Please restate, word for word, the lines below that begin at the one with "35′, 28′ along Walk Streets." and end at the one with "Subarea: Marina Peninsula • Silver Strand •". Leave out all other lines.

• _Excerpted records_
*-*-*

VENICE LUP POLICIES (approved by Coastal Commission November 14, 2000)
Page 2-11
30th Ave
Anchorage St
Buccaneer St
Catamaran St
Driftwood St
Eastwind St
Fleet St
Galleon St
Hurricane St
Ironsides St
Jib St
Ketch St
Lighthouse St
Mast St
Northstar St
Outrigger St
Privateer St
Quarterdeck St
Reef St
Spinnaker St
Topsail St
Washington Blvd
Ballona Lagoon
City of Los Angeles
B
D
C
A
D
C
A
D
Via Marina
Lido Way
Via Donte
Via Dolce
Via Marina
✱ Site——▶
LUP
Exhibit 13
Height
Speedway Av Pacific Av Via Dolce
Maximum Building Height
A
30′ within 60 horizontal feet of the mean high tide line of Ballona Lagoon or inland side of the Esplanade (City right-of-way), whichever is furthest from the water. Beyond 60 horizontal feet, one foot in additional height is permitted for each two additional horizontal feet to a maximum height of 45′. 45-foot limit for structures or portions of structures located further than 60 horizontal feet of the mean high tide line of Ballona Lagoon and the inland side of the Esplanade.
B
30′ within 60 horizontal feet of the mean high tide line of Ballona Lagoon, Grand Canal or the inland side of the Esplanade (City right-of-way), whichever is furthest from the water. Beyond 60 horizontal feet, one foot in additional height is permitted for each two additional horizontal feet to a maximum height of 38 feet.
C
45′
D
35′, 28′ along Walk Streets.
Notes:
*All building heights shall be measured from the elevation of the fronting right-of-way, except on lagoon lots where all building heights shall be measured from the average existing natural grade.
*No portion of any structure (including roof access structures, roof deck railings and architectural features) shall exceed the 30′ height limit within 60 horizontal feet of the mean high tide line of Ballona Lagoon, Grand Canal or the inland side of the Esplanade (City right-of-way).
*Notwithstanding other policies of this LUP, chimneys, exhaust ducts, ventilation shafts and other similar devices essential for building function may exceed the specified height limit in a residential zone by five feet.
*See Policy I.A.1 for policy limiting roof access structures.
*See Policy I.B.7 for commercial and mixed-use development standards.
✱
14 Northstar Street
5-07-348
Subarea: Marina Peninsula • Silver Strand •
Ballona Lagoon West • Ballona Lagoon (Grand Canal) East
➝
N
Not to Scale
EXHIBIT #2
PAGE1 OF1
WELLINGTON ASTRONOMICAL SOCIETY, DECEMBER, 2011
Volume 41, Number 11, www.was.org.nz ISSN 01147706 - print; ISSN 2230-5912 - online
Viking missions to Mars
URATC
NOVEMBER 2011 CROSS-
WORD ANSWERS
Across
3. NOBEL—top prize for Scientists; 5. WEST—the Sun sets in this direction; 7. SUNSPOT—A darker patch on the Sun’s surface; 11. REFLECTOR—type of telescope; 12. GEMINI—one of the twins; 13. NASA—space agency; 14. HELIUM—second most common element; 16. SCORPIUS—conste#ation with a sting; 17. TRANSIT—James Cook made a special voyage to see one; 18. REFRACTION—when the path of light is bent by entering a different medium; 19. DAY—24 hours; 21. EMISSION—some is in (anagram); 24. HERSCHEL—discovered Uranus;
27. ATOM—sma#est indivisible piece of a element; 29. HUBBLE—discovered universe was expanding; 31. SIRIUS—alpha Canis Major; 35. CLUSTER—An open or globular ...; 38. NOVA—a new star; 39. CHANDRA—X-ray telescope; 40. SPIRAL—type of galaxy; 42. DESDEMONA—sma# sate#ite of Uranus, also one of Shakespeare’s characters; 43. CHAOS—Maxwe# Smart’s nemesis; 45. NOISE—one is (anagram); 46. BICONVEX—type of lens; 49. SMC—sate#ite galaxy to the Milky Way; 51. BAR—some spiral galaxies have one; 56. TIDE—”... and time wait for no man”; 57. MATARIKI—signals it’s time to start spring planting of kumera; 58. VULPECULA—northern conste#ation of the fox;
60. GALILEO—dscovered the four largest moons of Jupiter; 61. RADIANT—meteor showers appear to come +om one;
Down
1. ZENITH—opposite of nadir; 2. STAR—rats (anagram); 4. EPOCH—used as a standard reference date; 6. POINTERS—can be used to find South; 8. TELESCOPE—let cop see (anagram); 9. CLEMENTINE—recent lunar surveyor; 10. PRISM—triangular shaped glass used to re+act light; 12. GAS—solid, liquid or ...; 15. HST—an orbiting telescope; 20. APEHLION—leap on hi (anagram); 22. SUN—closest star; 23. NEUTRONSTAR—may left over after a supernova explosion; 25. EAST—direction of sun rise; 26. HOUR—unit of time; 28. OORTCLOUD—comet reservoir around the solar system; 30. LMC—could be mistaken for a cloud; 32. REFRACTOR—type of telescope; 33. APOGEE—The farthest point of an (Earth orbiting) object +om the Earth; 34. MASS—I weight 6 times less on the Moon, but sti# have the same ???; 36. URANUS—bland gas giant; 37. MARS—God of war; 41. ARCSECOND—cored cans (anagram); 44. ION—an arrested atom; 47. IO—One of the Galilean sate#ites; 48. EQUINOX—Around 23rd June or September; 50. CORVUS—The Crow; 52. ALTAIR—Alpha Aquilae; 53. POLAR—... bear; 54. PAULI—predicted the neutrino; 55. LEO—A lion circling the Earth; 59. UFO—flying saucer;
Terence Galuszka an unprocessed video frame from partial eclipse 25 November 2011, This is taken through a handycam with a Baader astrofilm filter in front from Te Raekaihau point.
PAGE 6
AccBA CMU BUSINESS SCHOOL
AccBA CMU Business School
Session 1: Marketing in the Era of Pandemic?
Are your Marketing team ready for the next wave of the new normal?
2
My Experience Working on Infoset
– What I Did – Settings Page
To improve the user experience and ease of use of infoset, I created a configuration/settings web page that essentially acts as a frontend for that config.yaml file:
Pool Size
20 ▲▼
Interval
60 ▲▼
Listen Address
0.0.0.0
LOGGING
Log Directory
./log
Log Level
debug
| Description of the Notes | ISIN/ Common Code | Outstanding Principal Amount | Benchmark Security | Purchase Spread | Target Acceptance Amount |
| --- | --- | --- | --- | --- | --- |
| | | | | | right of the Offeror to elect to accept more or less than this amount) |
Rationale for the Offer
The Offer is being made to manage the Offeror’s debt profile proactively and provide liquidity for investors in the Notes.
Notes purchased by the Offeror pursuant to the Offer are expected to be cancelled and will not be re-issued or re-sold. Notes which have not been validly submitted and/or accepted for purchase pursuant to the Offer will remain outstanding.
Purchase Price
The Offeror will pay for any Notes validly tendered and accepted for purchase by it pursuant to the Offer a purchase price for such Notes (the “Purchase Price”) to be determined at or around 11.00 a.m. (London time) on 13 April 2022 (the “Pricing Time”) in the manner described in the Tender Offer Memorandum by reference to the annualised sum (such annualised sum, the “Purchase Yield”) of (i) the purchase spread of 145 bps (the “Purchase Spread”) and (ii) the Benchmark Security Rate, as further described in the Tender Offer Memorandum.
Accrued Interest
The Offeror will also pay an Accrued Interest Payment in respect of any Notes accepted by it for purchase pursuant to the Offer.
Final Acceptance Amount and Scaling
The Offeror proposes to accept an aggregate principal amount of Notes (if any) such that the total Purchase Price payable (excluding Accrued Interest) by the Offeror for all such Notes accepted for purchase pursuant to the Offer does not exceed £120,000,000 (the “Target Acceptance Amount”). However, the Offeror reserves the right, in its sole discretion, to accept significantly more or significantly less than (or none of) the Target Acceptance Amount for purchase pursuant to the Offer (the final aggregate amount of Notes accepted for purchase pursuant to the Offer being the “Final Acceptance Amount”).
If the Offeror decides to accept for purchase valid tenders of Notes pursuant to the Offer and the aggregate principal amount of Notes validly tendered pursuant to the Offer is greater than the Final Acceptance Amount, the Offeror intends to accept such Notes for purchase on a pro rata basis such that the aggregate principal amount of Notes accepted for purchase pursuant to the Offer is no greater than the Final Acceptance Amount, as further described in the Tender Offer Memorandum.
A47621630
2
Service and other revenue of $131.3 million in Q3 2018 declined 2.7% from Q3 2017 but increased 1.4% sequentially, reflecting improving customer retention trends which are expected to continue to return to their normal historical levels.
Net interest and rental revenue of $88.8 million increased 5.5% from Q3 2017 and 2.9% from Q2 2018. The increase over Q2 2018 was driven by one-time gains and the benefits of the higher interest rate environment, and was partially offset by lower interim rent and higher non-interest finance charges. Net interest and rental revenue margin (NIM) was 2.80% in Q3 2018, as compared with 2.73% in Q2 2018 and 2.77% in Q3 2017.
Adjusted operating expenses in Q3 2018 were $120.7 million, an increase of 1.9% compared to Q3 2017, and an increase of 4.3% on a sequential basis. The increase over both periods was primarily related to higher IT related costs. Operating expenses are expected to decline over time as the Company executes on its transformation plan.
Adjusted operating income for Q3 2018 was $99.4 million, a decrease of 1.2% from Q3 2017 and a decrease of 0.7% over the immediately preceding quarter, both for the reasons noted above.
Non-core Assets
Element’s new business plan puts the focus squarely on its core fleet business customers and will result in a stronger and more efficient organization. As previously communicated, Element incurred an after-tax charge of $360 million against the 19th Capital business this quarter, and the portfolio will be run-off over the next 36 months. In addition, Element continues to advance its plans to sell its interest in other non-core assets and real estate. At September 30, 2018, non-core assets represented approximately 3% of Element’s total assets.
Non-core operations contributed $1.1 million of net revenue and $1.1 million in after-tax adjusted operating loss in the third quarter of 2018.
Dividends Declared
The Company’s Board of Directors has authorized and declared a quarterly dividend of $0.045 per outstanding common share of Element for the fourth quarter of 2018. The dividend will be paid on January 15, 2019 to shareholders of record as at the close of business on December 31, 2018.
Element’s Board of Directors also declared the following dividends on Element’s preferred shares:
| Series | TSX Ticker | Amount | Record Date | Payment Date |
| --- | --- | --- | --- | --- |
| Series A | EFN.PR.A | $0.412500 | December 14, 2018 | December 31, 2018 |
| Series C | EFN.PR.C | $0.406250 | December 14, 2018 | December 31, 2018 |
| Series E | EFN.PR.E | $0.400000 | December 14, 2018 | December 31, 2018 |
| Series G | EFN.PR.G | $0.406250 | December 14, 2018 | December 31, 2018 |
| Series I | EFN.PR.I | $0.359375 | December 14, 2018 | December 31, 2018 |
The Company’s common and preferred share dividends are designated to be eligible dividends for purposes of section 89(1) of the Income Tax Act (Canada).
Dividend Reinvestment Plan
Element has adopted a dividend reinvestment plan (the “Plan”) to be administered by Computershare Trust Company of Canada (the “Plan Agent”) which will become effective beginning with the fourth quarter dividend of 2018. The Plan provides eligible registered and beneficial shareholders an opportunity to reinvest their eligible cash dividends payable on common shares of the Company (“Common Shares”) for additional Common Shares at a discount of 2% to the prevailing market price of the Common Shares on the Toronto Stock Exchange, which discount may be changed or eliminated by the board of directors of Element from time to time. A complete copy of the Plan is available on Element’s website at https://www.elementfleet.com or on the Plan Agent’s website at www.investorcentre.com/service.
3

*-*-*

• _Response box_
35′, 28′ along Walk Streets.
Notes:
*All building heights shall be measured from the elevation of the fronting right-of-way, except on lagoon lots where all building heights shall be measured from the average existing natural grade.
*No portion of any structure (including roof access structures, roof deck railings and architectural features) shall exceed the 30′ height limit within 60 horizontal feet of the mean high tide line of Ballona Lagoon, Grand Canal or the inland side of the Esplanade (City right-of-way).
*Notwithstanding other policies of this LUP, chimneys, exhaust ducts, ventilation shafts and other similar devices essential for building function may exceed the specified height limit in a residential zone by five feet.
*See Policy I.A.1 for policy limiting roof access structures.
*See Policy I.B.7 for commercial and mixed-use development standards.
✱
14 Northstar Street
5-07-348
Subarea: Marina Peninsula • Silver Strand •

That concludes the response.